===== Available data

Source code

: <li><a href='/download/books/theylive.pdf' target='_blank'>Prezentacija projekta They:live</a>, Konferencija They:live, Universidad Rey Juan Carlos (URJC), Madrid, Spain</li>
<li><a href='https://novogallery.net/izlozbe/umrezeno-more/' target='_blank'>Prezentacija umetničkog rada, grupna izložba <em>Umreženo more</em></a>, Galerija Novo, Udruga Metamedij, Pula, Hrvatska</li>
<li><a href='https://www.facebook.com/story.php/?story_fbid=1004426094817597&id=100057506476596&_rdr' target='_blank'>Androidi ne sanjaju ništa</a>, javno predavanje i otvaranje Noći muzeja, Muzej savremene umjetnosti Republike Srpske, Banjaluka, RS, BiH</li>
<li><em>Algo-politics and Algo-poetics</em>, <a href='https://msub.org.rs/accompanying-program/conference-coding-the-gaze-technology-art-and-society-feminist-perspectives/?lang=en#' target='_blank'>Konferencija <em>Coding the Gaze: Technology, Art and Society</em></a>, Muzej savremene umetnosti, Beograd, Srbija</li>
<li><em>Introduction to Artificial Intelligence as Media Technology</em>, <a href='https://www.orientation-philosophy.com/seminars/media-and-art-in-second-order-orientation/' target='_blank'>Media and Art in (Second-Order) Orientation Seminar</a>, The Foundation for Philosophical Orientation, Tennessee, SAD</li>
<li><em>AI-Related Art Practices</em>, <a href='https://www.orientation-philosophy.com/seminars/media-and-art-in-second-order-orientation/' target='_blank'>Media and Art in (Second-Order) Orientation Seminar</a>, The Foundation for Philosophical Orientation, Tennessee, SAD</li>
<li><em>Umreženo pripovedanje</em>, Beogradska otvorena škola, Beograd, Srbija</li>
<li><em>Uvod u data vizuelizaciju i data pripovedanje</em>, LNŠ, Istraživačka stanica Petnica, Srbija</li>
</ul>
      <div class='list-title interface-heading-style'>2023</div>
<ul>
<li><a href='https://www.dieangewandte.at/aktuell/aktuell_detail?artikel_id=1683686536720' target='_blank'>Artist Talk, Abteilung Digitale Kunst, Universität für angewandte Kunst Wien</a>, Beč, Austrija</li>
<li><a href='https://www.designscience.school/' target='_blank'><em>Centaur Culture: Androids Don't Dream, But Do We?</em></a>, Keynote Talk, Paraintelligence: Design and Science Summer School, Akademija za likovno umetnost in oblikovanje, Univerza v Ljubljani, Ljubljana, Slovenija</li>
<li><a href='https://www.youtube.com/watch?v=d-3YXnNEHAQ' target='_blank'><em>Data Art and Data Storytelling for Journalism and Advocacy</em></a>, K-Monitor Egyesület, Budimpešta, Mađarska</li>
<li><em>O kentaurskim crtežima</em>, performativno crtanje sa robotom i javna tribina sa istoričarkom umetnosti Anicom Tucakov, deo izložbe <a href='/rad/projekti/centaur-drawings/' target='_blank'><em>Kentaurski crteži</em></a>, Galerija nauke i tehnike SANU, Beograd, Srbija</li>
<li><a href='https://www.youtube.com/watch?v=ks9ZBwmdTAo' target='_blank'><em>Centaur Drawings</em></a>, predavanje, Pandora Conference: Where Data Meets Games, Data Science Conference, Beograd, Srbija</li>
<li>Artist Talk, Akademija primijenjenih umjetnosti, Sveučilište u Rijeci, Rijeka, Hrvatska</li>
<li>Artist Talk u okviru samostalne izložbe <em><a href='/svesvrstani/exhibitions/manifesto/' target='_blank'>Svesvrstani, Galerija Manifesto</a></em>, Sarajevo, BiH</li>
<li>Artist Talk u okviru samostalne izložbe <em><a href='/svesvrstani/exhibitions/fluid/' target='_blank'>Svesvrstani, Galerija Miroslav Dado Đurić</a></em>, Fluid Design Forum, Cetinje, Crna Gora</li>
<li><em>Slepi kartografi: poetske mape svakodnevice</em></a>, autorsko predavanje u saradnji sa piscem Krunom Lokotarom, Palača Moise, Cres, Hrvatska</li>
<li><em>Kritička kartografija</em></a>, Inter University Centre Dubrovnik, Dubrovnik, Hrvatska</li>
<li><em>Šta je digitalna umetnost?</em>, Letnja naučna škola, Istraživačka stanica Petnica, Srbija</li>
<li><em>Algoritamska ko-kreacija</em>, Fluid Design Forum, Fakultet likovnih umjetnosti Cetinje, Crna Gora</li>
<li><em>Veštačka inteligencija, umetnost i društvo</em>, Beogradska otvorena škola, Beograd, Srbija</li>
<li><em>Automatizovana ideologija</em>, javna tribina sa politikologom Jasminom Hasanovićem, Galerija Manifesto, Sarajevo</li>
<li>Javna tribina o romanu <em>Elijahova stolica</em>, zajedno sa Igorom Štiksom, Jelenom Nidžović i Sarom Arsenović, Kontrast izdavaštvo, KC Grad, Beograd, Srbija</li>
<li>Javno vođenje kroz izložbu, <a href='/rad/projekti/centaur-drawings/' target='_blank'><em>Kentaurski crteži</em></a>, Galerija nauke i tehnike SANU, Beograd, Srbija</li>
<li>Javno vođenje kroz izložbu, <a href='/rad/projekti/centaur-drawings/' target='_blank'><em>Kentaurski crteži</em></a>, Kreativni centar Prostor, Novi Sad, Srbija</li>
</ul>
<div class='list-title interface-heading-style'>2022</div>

==========

Job item: The answer is the full set of records, printed exactly as given.

Solution to the exercise:
Source code

: <li><a href='/download/books/theylive.pdf' target='_blank'>Prezentacija projekta They:live</a>, Konferencija They:live, Universidad Rey Juan Carlos (URJC), Madrid, Spain</li>
<li><a href='https://novogallery.net/izlozbe/umrezeno-more/' target='_blank'>Prezentacija umetničkog rada, grupna izložba <em>Umreženo more</em></a>, Galerija Novo, Udruga Metamedij, Pula, Hrvatska</li>
<li><a href='https://www.facebook.com/story.php/?story_fbid=1004426094817597&id=100057506476596&_rdr' target='_blank'>Androidi ne sanjaju ništa</a>, javno predavanje i otvaranje Noći muzeja, Muzej savremene umjetnosti Republike Srpske, Banjaluka, RS, BiH</li>
<li><em>Algo-politics and Algo-poetics</em>, <a href='https://msub.org.rs/accompanying-program/conference-coding-the-gaze-technology-art-and-society-feminist-perspectives/?lang=en#' target='_blank'>Konferencija <em>Coding the Gaze: Technology, Art and Society</em></a>, Muzej savremene umetnosti, Beograd, Srbija</li>
<li><em>Introduction to Artificial Intelligence as Media Technology</em>, <a href='https://www.orientation-philosophy.com/seminars/media-and-art-in-second-order-orientation/' target='_blank'>Media and Art in (Second-Order) Orientation Seminar</a>, The Foundation for Philosophical Orientation, Tennessee, SAD</li>
<li><em>AI-Related Art Practices</em>, <a href='https://www.orientation-philosophy.com/seminars/media-and-art-in-second-order-orientation/' target='_blank'>Media and Art in (Second-Order) Orientation Seminar</a>, The Foundation for Philosophical Orientation, Tennessee, SAD</li>
<li><em>Umreženo pripovedanje</em>, Beogradska otvorena škola, Beograd, Srbija</li>
<li><em>Uvod u data vizuelizaciju i data pripovedanje</em>, LNŠ, Istraživačka stanica Petnica, Srbija</li>
</ul>
      <div class='list-title interface-heading-style'>2023</div>
<ul>
<li><a href='https://www.dieangewandte.at/aktuell/aktuell_detail?artikel_id=1683686536720' target='_blank'>Artist Talk, Abteilung Digitale Kunst, Universität für angewandte Kunst Wien</a>, Beč, Austrija</li>
<li><a href='https://www.designscience.school/' target='_blank'><em>Centaur Culture: Androids Don't Dream, But Do We?</em></a>, Keynote Talk, Paraintelligence: Design and Science Summer School, Akademija za likovno umetnost in oblikovanje, Univerza v Ljubljani, Ljubljana, Slovenija</li>
<li><a href='https://www.youtube.com/watch?v=d-3YXnNEHAQ' target='_blank'><em>Data Art and Data Storytelling for Journalism and Advocacy</em></a>, K-Monitor Egyesület, Budimpešta, Mađarska</li>
<li><em>O kentaurskim crtežima</em>, performativno crtanje sa robotom i javna tribina sa istoričarkom umetnosti Anicom Tucakov, deo izložbe <a href='/rad/projekti/centaur-drawings/' target='_blank'><em>Kentaurski crteži</em></a>, Galerija nauke i tehnike SANU, Beograd, Srbija</li>
<li><a href='https://www.youtube.com/watch?v=ks9ZBwmdTAo' target='_blank'><em>Centaur Drawings</em></a>, predavanje, Pandora Conference: Where Data Meets Games, Data Science Conference, Beograd, Srbija</li>
<li>Artist Talk, Akademija primijenjenih umjetnosti, Sveučilište u Rijeci, Rijeka, Hrvatska</li>
<li>Artist Talk u okviru samostalne izložbe <em><a href='/svesvrstani/exhibitions/manifesto/' target='_blank'>Svesvrstani, Galerija Manifesto</a></em>, Sarajevo, BiH</li>
<li>Artist Talk u okviru samostalne izložbe <em><a href='/svesvrstani/exhibitions/fluid/' target='_blank'>Svesvrstani, Galerija Miroslav Dado Đurić</a></em>, Fluid Design Forum, Cetinje, Crna Gora</li>
<li><em>Slepi kartografi: poetske mape svakodnevice</em></a>, autorsko predavanje u saradnji sa piscem Krunom Lokotarom, Palača Moise, Cres, Hrvatska</li>
<li><em>Kritička kartografija</em></a>, Inter University Centre Dubrovnik, Dubrovnik, Hrvatska</li>
<li><em>Šta je digitalna umetnost?</em>, Letnja naučna škola, Istraživačka stanica Petnica, Srbija</li>
<li><em>Algoritamska ko-kreacija</em>, Fluid Design Forum, Fakultet likovnih umjetnosti Cetinje, Crna Gora</li>
<li><em>Veštačka inteligencija, umetnost i društvo</em>, Beogradska otvorena škola, Beograd, Srbija</li>
<li><em>Automatizovana ideologija</em>, javna tribina sa politikologom Jasminom Hasanovićem, Galerija Manifesto, Sarajevo</li>
<li>Javna tribina o romanu <em>Elijahova stolica</em>, zajedno sa Igorom Štiksom, Jelenom Nidžović i Sarom Arsenović, Kontrast izdavaštvo, KC Grad, Beograd, Srbija</li>
<li>Javno vođenje kroz izložbu, <a href='/rad/projekti/centaur-drawings/' target='_blank'><em>Kentaurski crteži</em></a>, Galerija nauke i tehnike SANU, Beograd, Srbija</li>
<li>Javno vođenje kroz izložbu, <a href='/rad/projekti/centaur-drawings/' target='_blank'><em>Kentaurski crteži</em></a>, Kreativni centar Prostor, Novi Sad, Srbija</li>
</ul>
<div class='list-title interface-heading-style'>2022</div>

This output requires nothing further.